Given data section start

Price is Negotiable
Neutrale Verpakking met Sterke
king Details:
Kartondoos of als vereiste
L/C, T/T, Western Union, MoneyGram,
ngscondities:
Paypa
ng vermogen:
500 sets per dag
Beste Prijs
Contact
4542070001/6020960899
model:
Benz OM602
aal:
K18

Given data section end

Reproduce every line of the items above character for character, with nothing added, removed, or corrected.

Price is Negotiable
Neutrale Verpakking met Sterke
king Details:
Kartondoos of als vereiste
L/C, T/T, Western Union, MoneyGram,
ngscondities:
Paypa
ng vermogen:
500 sets per dag
Beste Prijs
Contact
4542070001/6020960899
model:
Benz OM602
aal:
K18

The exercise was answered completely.